How about this one: One order of Starbucks oatmeal with dried fruit, nuts, and brown sugar. That’s 2 servings of grain (not one), 1 serving of fruit, one serving of fat, and 1 tbs. sugar (extra calories, no nutritional value).
Portions, servings. Aaaaahhhh! How much should you be eating? There’s no one answer to that $64,000 question, as it depends on your gender, age, height, weight, activity level, and metabolic type. A Registered Dietitian is the best person to help you figure out what’s best for you.
The other problem is the portion distortion we live with, thanks to the super-sizing of everything out there. Whether it’s the fast food joints over-sized menu offerings, or the produce that’s been bred to be bigger (just check out the size of the apples in the market), we no longer know what a normal serving of food is supposed to look like. As a result, we’re eating more and steadily gaining weight.
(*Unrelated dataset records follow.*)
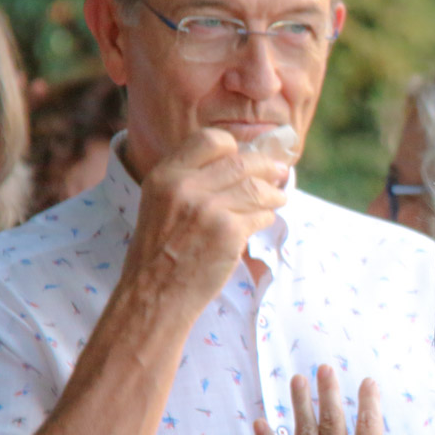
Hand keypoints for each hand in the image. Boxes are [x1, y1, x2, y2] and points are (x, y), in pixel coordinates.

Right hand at [122, 128, 286, 317]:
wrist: (153, 295)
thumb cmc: (159, 254)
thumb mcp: (159, 205)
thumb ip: (188, 182)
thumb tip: (236, 164)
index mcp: (165, 175)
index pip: (210, 140)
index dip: (234, 147)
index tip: (245, 155)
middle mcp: (185, 186)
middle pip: (242, 162)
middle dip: (267, 166)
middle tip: (280, 171)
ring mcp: (209, 208)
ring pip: (257, 188)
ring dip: (274, 193)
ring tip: (278, 198)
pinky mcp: (229, 232)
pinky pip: (261, 215)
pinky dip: (267, 217)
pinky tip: (264, 221)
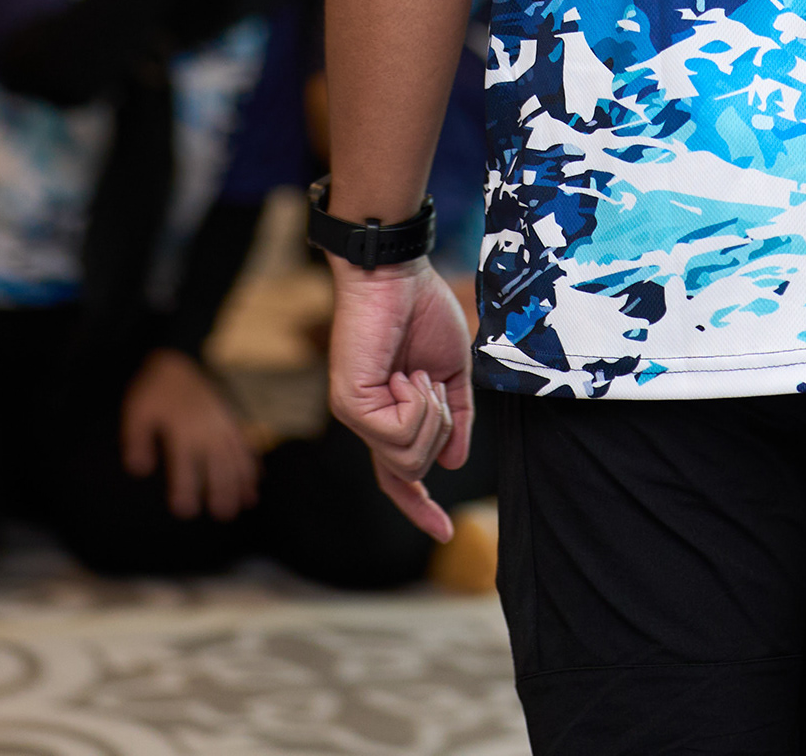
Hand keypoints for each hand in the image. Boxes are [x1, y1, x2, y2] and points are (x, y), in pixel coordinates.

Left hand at [122, 348, 261, 521]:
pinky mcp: (232, 417)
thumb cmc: (154, 388)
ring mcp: (224, 424)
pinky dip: (253, 462)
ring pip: (237, 458)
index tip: (185, 511)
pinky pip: (246, 443)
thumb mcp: (137, 412)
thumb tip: (138, 470)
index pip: (185, 468)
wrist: (179, 355)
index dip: (185, 491)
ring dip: (242, 482)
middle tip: (224, 516)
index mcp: (183, 432)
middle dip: (222, 493)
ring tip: (245, 504)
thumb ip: (137, 441)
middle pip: (218, 467)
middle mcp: (207, 431)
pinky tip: (257, 479)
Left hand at [324, 257, 472, 541]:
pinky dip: (417, 405)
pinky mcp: (349, 405)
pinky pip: (399, 435)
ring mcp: (355, 416)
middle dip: (439, 431)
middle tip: (431, 382)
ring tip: (414, 372)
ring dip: (430, 414)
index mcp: (388, 415)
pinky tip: (404, 373)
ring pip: (408, 459)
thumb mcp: (452, 371)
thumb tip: (451, 464)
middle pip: (411, 471)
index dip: (419, 507)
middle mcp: (367, 422)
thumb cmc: (421, 310)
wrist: (397, 274)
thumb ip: (455, 419)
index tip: (444, 532)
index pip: (398, 476)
The best thing you can do is to study up on the matter. Break out the measuring cups and spoons and get acquainted with what 1/2 cup of cooked rice (1 serving) really looks like. Don’t just freely pour the oil from the bottle – measure it out. And don’t be fooled into thinking that the healthy boneless, skinless chicken breast you ordered at the restaurant is 3 ounces (probably more like five or six ounces). Get familiar with your food so you can bring your portion sizes back into a more healthful range. You might be surprised that you’ll lose a few pounds in the process.